[For pointers on what you should be doing now, see this Retirement Timeline.]
Marital strategies. Couples have more options to maximize their Social Security payouts. Married workers are entitled to Social Security benefits based on their own earnings, or they may receive a payout equal to 50 percent of their spouse's benefit. The amount is lower if either party collects before full retirement age. Although it's generally better for single men to claim early because of their shorter life expectancy and for single women to delay claiming because they are likely to live longer, the opposite is true for couples wishing to boost their total payout. In general, couples can maximize their joint Social Security payouts by having the lower earner sign up as soon as possible at age 62 while the higher earner waits as long as possible to claim, ideally until age 70, according to Boston College. This strategy typically maximizes the couple's benefits. The husband is generally the higher earner, older than his wife, and has a shorter life expectancy, so the wife will get a smaller payout based on her own working record. But then she'll get bumped up to the higher survivor's benefit when her husband passes away. "For married women, the period over which they receive their own benefit is only until their husband dies," says Munnell. "Once their husband dies, they then claim the widow's benefit." The survivor's benefit for spouses is the full amount of Social Security the higher earner received. The longer the higher earner works, the higher the benefit his surviving spouse will receive. If one spouse doesn't have his or her own working record, the higher earner can claim and immediately suspend his retirement benefits at his full retirement age. This will allow the nonworking spouse to receive a spousal benefit based on the working spouse's earning record, while still allowing the worker to get a higher payout later for delaying claiming.

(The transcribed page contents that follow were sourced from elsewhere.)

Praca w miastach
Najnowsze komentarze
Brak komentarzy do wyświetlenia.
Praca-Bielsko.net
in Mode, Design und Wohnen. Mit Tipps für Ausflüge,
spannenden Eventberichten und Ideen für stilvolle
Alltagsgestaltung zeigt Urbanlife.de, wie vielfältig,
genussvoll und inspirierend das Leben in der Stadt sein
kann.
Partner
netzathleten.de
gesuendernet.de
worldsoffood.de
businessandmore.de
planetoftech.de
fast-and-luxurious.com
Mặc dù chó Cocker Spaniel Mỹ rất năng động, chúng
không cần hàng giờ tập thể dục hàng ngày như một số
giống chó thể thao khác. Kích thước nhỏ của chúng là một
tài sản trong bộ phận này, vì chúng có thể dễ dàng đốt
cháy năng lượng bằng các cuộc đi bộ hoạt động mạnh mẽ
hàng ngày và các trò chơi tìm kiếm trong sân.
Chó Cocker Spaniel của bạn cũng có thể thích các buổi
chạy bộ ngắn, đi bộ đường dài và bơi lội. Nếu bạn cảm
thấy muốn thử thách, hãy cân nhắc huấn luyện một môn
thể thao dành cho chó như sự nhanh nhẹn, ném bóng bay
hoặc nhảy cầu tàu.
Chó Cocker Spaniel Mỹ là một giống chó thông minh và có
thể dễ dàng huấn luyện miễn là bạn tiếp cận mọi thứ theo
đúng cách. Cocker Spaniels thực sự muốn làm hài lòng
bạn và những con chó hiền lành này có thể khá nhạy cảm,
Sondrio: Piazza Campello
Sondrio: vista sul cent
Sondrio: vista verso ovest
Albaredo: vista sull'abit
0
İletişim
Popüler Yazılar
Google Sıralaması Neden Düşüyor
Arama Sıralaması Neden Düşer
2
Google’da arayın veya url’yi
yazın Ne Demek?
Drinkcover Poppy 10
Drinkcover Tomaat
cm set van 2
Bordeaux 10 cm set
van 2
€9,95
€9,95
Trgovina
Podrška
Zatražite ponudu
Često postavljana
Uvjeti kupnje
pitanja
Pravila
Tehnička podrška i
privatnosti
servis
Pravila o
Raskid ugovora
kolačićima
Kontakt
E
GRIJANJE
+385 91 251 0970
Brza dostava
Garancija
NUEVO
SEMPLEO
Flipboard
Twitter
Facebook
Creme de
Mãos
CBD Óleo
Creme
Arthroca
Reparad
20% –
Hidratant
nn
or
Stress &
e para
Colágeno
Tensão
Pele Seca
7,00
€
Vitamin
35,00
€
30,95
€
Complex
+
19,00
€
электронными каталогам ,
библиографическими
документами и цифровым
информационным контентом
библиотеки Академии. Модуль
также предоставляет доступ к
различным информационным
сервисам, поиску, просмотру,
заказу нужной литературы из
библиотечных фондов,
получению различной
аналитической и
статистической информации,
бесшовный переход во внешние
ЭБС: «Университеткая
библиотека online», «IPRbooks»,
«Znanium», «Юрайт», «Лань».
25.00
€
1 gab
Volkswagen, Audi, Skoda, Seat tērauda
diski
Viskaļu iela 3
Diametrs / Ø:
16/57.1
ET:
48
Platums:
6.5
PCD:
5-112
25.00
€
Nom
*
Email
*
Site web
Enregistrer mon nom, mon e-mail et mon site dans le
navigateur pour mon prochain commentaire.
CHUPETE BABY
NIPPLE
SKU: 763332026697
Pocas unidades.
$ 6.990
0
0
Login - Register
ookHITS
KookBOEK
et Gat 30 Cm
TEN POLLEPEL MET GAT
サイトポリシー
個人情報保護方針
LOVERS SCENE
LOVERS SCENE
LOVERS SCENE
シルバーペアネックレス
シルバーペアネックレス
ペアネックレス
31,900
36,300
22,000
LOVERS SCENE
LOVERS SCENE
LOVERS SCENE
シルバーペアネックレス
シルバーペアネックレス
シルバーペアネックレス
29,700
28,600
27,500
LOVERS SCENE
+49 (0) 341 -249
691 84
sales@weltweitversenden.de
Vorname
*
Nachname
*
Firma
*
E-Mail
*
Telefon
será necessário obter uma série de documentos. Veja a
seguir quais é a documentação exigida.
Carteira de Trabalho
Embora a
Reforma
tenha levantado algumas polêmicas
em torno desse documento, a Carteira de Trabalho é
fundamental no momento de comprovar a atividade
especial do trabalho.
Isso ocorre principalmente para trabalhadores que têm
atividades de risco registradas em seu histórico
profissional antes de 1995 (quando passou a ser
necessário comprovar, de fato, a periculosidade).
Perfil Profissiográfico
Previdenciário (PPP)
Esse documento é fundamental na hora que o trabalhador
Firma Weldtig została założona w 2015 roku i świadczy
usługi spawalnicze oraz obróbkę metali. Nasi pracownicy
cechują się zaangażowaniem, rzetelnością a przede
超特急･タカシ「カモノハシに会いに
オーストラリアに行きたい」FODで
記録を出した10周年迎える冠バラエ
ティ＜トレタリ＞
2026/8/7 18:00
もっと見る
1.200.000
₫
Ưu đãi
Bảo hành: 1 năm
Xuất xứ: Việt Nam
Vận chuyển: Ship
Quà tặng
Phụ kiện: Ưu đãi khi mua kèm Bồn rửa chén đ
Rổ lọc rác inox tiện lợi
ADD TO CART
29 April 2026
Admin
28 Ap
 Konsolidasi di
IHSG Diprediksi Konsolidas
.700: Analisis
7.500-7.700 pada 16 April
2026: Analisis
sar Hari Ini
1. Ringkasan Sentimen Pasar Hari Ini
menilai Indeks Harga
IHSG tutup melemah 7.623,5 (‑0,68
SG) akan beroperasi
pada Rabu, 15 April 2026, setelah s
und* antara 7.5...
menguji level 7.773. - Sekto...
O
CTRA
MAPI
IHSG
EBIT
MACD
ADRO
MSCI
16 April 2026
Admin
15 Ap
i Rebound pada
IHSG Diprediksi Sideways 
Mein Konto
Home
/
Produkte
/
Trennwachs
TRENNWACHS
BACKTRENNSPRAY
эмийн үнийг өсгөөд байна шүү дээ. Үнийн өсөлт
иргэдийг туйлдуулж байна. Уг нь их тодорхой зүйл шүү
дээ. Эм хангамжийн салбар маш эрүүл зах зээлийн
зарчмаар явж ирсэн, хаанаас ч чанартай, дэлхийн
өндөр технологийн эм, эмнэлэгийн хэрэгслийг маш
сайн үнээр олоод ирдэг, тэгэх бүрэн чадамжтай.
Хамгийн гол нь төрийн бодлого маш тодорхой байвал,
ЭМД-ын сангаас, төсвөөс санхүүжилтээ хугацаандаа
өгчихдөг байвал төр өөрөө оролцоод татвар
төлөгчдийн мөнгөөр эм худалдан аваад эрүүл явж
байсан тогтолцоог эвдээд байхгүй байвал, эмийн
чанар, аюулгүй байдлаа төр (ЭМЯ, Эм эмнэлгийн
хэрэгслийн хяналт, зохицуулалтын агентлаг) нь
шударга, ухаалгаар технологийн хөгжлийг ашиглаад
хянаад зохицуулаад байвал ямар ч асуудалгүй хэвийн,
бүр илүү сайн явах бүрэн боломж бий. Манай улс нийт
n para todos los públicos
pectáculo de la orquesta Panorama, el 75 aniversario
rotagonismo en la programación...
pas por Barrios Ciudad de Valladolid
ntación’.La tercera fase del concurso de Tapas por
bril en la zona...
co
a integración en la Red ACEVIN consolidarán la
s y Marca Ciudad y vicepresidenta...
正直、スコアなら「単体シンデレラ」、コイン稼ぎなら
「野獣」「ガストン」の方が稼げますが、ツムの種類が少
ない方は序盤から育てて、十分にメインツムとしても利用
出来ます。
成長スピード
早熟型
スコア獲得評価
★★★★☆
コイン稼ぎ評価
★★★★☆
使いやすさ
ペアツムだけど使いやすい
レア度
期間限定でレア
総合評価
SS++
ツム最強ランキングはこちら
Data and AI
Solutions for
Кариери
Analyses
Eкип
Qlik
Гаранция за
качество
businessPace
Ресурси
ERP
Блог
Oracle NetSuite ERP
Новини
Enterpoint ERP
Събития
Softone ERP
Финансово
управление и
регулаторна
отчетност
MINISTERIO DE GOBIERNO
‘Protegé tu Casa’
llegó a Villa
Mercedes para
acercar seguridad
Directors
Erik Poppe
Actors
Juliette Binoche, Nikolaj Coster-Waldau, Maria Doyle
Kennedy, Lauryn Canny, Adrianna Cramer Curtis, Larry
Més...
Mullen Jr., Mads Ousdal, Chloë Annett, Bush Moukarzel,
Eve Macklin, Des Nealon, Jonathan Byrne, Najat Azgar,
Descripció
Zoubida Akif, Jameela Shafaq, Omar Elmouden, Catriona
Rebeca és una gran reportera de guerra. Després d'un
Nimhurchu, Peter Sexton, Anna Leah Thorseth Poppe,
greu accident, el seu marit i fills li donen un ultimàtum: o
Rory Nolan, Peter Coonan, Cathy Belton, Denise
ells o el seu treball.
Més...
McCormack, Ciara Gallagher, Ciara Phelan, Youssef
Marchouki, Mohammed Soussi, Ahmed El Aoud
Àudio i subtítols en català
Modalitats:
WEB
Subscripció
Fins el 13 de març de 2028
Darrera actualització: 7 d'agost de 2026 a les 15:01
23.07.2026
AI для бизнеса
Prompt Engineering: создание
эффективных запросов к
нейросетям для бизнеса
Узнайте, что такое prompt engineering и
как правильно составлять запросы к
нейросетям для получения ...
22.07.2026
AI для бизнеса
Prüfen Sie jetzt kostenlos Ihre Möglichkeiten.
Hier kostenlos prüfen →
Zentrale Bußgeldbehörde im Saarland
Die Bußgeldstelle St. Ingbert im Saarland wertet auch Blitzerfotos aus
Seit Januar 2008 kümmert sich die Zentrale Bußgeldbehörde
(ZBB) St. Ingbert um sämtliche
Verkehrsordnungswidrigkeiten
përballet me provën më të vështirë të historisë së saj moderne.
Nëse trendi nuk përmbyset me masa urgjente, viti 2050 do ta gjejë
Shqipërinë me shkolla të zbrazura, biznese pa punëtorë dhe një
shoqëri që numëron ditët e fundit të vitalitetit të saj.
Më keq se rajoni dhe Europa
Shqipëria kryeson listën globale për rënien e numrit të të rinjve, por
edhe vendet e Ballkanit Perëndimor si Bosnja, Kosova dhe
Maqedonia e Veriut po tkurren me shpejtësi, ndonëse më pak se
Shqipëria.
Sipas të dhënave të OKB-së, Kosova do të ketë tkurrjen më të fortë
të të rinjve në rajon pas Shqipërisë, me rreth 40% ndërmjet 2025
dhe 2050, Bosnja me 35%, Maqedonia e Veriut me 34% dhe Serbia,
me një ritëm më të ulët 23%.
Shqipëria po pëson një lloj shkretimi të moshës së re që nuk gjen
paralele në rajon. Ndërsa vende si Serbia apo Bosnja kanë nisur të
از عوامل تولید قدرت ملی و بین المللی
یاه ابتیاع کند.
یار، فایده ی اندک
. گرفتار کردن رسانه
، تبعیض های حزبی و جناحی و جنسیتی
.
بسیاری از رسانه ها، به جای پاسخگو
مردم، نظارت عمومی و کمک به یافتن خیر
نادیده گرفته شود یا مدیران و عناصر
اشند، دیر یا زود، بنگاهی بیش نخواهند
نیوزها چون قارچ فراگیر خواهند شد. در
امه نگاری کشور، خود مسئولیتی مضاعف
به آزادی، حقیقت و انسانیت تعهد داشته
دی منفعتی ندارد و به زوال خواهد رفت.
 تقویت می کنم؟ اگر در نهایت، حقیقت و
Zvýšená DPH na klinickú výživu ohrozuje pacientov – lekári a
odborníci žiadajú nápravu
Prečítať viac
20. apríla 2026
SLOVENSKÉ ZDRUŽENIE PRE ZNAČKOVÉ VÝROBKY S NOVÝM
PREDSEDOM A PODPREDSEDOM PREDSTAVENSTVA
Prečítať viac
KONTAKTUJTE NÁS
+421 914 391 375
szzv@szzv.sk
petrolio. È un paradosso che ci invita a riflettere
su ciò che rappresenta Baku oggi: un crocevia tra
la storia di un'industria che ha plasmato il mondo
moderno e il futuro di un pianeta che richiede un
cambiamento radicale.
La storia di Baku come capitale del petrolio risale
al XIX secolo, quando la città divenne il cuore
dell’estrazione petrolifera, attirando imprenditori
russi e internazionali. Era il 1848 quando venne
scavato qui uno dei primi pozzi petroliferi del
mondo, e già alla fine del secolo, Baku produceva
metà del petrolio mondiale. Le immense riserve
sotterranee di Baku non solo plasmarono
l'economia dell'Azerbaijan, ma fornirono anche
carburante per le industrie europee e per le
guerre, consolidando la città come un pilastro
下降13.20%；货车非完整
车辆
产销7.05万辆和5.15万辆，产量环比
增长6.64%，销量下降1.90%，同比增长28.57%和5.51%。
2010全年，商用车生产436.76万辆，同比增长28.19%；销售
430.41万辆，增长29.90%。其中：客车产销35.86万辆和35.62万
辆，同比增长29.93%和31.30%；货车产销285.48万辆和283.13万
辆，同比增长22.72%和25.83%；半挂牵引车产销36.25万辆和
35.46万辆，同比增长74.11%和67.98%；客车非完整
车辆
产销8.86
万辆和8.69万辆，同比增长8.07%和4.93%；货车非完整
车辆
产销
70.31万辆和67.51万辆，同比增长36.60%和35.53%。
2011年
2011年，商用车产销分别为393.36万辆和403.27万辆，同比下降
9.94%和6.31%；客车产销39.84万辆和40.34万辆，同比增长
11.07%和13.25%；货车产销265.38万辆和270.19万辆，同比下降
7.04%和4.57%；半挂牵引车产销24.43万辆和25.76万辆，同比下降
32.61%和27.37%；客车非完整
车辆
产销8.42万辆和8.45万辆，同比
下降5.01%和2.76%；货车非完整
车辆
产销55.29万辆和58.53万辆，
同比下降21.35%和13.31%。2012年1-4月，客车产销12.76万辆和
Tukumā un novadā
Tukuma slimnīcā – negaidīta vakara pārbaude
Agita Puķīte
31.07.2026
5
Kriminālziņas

Claim twice. Couples with two incomes have an additional Social Security option. Each can actually claim Social Security twice. But there are a few caveats. Both husband and wife must have significant earnings, and at least one of them needs to be able to delay signing up until age 66. Although workers who file before their full retirement age get the higher of either a payout based on their own working record or a spousal benefit, those who wait until their full retirement age can choose which of those benefits to receive (and even receive both at different times). For example, if a husband claims his benefits at age 70, his 67-year old wife (who is above her full retirement age) can file for a spousal benefit based on his working record equal to 50 percent of his benefit. The wife can then continue working and contributing to Social Security, then file for Social Security benefits based on her own working record at age 70 and stop receiving the spousal benefit. In this scenario, the wife gains three years of spousal benefits. Plus, her own Social Security checks will be higher because she delayed claiming and spent more of her higher-earning years in the workforce. The cost: This Social Security claiming strategy could cost taxpayers as much as $9.5 billion per year. A significant amount of that additional money goes to upper-income households, according to a Center for Retirement Research at Boston College analysis.